FAQ sur le meilleur statut pour investir dans l’immobilier seul
Quel est le meilleur statut pour investir dans l’immobilier en solo ?
Pour un investisseur seul, la SASU est souvent le meilleur statut grâce à l’impôt sur les sociétés (IS) et à la protection de votre patrimoine personnel. L’EURL est une bonne alternative si vous préférez une gestion plus simple et une fiscalité plus flexible, même si l’IS reste recommandé.
Pourquoi la SCI est-elle déconseillée pour un investisseur seul ?
La SCI est déconseillée car elle vous soumet par défaut à l’impôt sur le revenu (IR). En solo, vous ne pouvez pas isoler vos biens, et chaque loyer est imposé à votre tranche marginale. De plus, la responsabilité n’est pas limitée, ce qui expose votre patrimoine personnel.
Quels sont les inconvénients du statut LMNP pour un investisseur seul ?
Le LMNP (Loueur en Meublé Non Professionnel) limite vos possibilités de déduction des déficits et exclut la location vide.
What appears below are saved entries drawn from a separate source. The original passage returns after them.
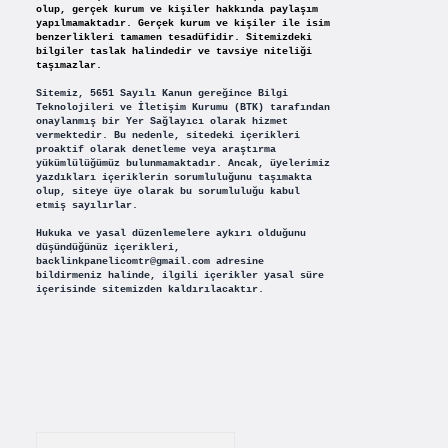
olup, gerçek kurum ve kişiler hakkında paylaşım
yapılmamaktadır. Gerçek kurum ve kişiler ile isim
benzerlikleri tamamen tesadüfidir. Sitemizdeki
bilgiler taslak halindedir ve tavsiye niteliği
taşımazlar.
Sitemiz, 5651 Sayılı Kanun gereğince Bilgi
Teknolojileri ve İletişim Kurumu (BTK) tarafından
onaylanmış bir Yer Sağlayıcı olarak hizmet
vermektedir. Bu nedenle, sitedeki içerikleri
proaktif olarak denetleme veya araştırma
yükümlülüğümüz bulunmamaktadır. Ancak, üyelerimiz
yazdıkları içeriklerin sorumluluğunu taşımakta
olup, siteye üye olarak bu sorumluluğu kabul
etmiş sayılırlar.
Hukuka ve yasal düzenlemelere aykırı olduğunu
düşündüğünüz içerikleri,
backlinkpanelicomtr@gmail.com
adresine
bildirmeniz halinde, ilgili içerikler yasal süre
içerisinde sitemizden kaldırılacaktır.
Arama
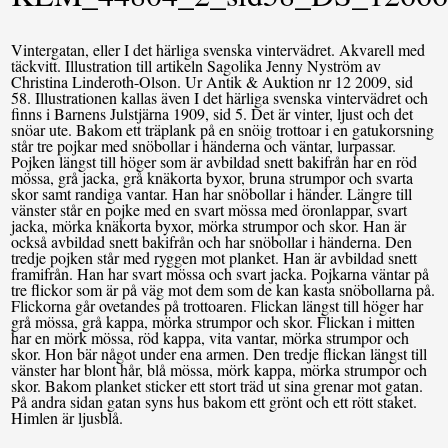
Vintergatan, eller I det härliga svenska vintervädret. Akvarell med
täckvitt. Illustration till artikeln Sagolika Jenny Nyström av
Christina Linderoth-Olson. Ur Antik & Auktion nr 12 2009, sid
58. Illustrationen kallas även I det härliga svenska vintervädret och
finns i Barnens Julstjärna 1909, sid 5. Det är vinter, ljust och det
snöar ute. Bakom ett träplank på en snöig trottoar i en gatukorsning
står tre pojkar med snöbollar i händerna och väntar, lurpassar.
Pojken längst till höger som är avbildad snett bakifrån har en röd
mössa, grå jacka, grå knäkorta byxor, bruna strumpor och svarta
skor samt randiga vantar. Han har snöbollar i händer. Längre till
vänster står en pojke med en svart mössa med öronlappar, svart
jacka, mörka knäkorta byxor, mörka strumpor och skor. Han är
också avbildad snett bakifrån och har snöbollar i händerna. Den
tredje pojken står med ryggen mot planket. Han är avbildad snett
framifrån. Han har svart mössa och svart jacka. Pojkarna väntar på
tre flickor som är på väg mot dem som de kan kasta snöbollarna på.
Flickorna går ovetandes på trottoaren. Flickan längst till höger har
grå mössa, grå kappa, mörka strumpor och skor. Flickan i mitten
har en mörk mössa, röd kappa, vita vantar, mörka strumpor och
skor. Hon bär något under ena armen. Den tredje flickan längst till
vänster har blont hår, blå mössa, mörk kappa, mörka strumpor och
skor. Bakom planket sticker ett stort träd ut sina grenar mot gatan.
På andra sidan gatan syns hus bakom ett grönt och ett rött staket.
Himlen är ljusblå.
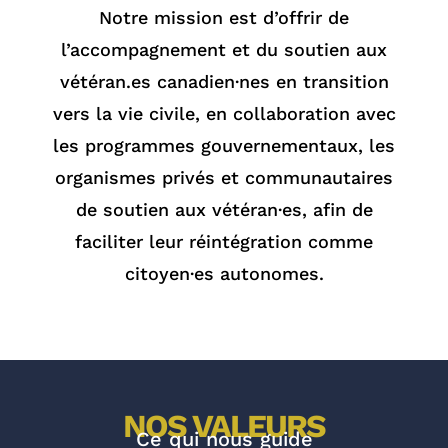
Notre mission est d’offrir de
l’accompagnement et du soutien aux
vétéran.es
canadien·nes en transition
vers la vie civile, en collaboration avec
les programmes gouvernementaux, les
organismes privés et communautaires
de soutien aux vétéran·es, afin de
faciliter leur réintégration comme
citoyen·es autonomes.
NOS VALEURS
Ce qui nous guide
En tant qu’investisseur seul, vous ne bénéficiez d’aucune protection de votre patrimoine personnel, et les revenus sont imposés à votre taux marginal d’impôt sur le revenu.
Comment investir dans l’immobilier seul sans société ?
Sans société, vous investissez en tant que personne physique, soit en location nue (micro-foncier ou réel), soit en LMNP. Cette solution est simple et rapide, mais vous restez indéfiniment responsable des dettes. La protection de votre patrimoine est nulle et la fiscalité personnelle peut être lourde.